- _Exercise details_: The entries below are to be repeated exactly, with the pictures left out.
[[ Working data open ]]
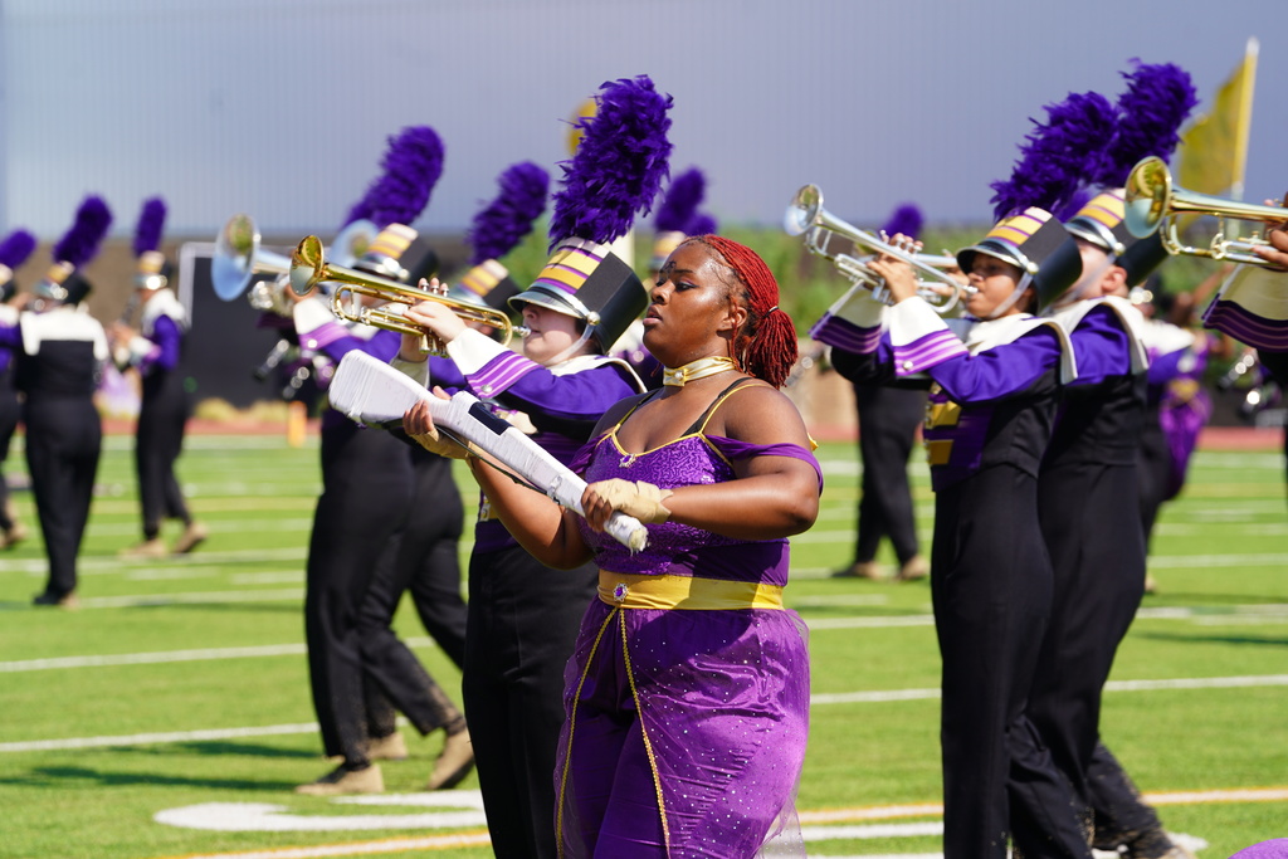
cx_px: 644
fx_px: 7085
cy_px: 430
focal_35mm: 198
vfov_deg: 6.9
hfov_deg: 10.4
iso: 100
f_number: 6.3
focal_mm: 198
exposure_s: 1/320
[[ Working data closed ]]
- _Written reply_:
cx_px: 644
fx_px: 7085
cy_px: 430
focal_35mm: 198
vfov_deg: 6.9
hfov_deg: 10.4
iso: 100
f_number: 6.3
focal_mm: 198
exposure_s: 1/320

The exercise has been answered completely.